14. The applicant submitted that it would be appropriate to subtract the maximum fine which could be imposed on him, in lieu of confiscation, under domestic law (see the principal judgment, § 14) for failure to declare cash at the border.

15. The Government did not put forward any alternative basis for calculation.

16. As to the possibility, suggested by the Government, to request reopening of domestic proceedings, the Court notes that the Government’s submissions on that point are contradictory. On the one hand, they alleged that such a reopening was a possibility not used by the applicant (see paragraph 12 above). On the other hand, they submitted a letter from the Supreme Court, the authority which under domestic law cited by the Government would be competent to examine such requests (see paragraph 6 above), in which the Supreme Court declared that it lacked competence to examine such applications in the category of cases in question, without indicating any alternative forum (see paragraph 11 above).

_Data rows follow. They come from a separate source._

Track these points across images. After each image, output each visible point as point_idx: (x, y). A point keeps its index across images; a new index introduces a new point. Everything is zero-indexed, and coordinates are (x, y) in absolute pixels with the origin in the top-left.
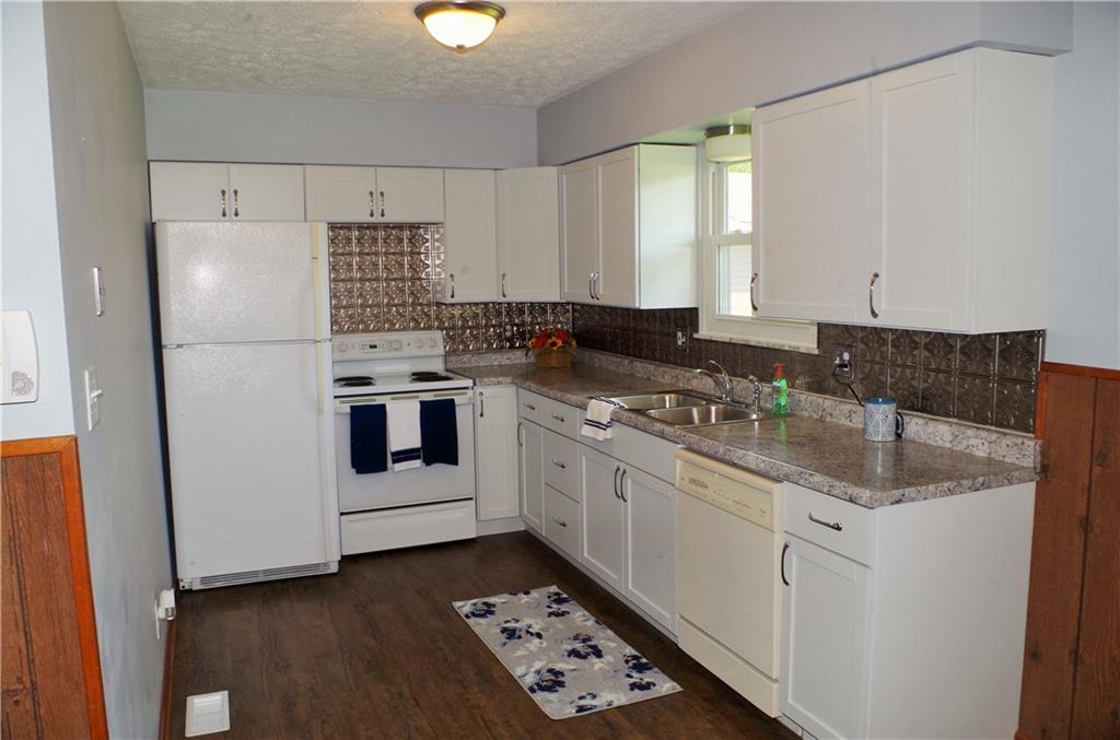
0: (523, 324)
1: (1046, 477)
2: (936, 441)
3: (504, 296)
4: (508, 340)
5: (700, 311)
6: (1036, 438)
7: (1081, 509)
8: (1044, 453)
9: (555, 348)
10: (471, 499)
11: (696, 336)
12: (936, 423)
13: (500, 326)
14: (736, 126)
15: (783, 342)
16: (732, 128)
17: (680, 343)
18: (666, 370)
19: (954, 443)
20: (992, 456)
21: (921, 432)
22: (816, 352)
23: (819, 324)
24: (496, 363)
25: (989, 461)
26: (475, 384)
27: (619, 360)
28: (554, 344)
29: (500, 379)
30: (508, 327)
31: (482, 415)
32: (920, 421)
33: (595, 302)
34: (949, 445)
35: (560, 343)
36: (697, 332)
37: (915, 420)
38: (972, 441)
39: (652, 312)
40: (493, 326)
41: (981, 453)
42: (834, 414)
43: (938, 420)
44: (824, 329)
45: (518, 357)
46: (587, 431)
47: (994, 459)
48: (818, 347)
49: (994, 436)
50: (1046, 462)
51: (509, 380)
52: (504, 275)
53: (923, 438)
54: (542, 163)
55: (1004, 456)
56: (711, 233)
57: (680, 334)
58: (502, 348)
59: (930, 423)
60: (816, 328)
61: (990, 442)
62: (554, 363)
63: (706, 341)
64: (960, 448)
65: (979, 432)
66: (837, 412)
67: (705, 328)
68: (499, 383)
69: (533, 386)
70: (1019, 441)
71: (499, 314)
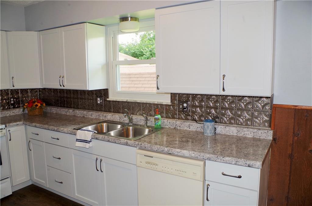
0: (18, 98)
1: (275, 142)
2: (230, 133)
3: (13, 86)
4: (12, 104)
5: (109, 90)
6: (271, 130)
7: (289, 152)
8: (274, 135)
9: (38, 107)
10: (8, 178)
11: (108, 99)
12: (230, 127)
13: (8, 99)
14: (131, 18)
15: (154, 101)
16: (130, 18)
17: (99, 102)
18: (93, 113)
19: (238, 134)
20: (255, 137)
21: (223, 130)
22: (170, 104)
23: (171, 94)
24: (8, 115)
25: (254, 139)
26: (6, 127)
27: (67, 110)
28: (37, 105)
29: (18, 123)
30: (12, 99)
31: (10, 140)
32: (223, 127)
33: (62, 88)
34: (235, 134)
35: (39, 105)
36: (108, 98)
37: (220, 127)
38: (245, 133)
39: (92, 91)
40: (5, 99)
41: (250, 136)
42: (181, 126)
43: (230, 126)
44: (173, 95)
45: (18, 111)
46: (79, 144)
47: (256, 138)
48: (171, 102)
49: (255, 130)
50: (275, 137)
51: (21, 123)
52: (13, 77)
53: (224, 132)
54: (28, 30)
55: (260, 137)
56: (112, 60)
57: (99, 99)
58: (10, 108)
59: (226, 127)
60: (170, 95)
61: (254, 132)
62: (37, 113)
63: (113, 101)
64: (241, 135)
65: (249, 129)
66: (183, 125)
67: (111, 97)
68: (17, 125)
69: (38, 125)
70: (266, 131)
71: (8, 94)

17. In any event, the Court considers that, in the circumstances of the present case, where the Court adjourned the examination of the question of just satisfaction and did not indicate that reopening of the domestic proceedings was expected or would be appropriate before its ruling on the question of just satisfaction, it would not be appropriate to require the applicant to request reopening as a pre-condition for the Court making a pecuniary damage award.

18. In such circumstances, the Court considers the principle of the calculation proposed by the applicant and his claim to be reasonable.

19. The Court, therefore, awards the applicant the amount claimed, EUR 29,456.70, in respect of pecuniary damage.

B. Default interest

20. The Court considers it appropriate that the default interest rate should be based on the marginal lending rate of the European Central Bank, to which should be added three percentage points.

FOR THESE REASONS, THE COURT, UNANIMOUSLY,

Holds

(a) that the respondent State is to pay the applicant, within three months from the date on which the judgment becomes final, in accordance with Article 44 § 2 of the Convention, EUR 29,456.70 (twenty nine thousand four hundred and fifty-six euros and seventy cents) in respect of pecuniary damage, plus any tax that may be chargeable;

(b) that from the expiry of the above-mentioned three months until settlement, simple interest shall be payable on the above amount at a rate equal to the marginal lending rate of the European Central Bank during the default period, plus three percentage points.

Done in English, and notified in writing on 7 May 2020, pursuant to Rule 77 §§ 2 and 3 of the Rules of Court.